*** GIVEN ENTRIES ***

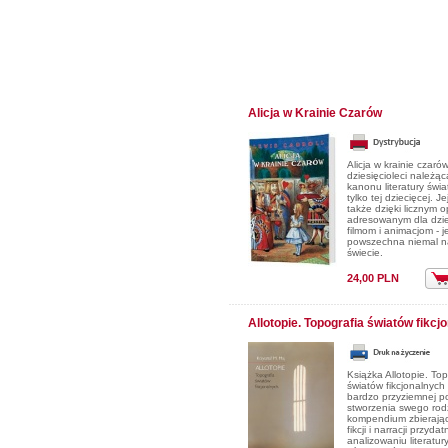
Alicja w Krainie Czarów
Alicja w krainie czaró
dziesięcioleci należąc
kanonu literatury świa
tylko tej dziecięcej. J
także dzięki licznym
adresowanym dla dzie
filmom i animacjom - j
powszechna niemal n
świecie.
24,00 PLN
Allotopie. Topografia światów fikcj
Książka Allotopie. Top
światów fikcjonalnych
bardzo przyziemnej p
stworzenia swego rod
kompendium zbierając
fikcji i narracji przyda
analizowaniu literatur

*** End of GIVEN ENTRIES ***

**TASK DESCRIPTION**
Please select each line of the data above that contains the word "Allotopie", treating uppercase and lowercase as different.

**SOLUTION FOR THIS EXERCISE**
Allotopie. Topografia światów fikcj
Książka Allotopie. Top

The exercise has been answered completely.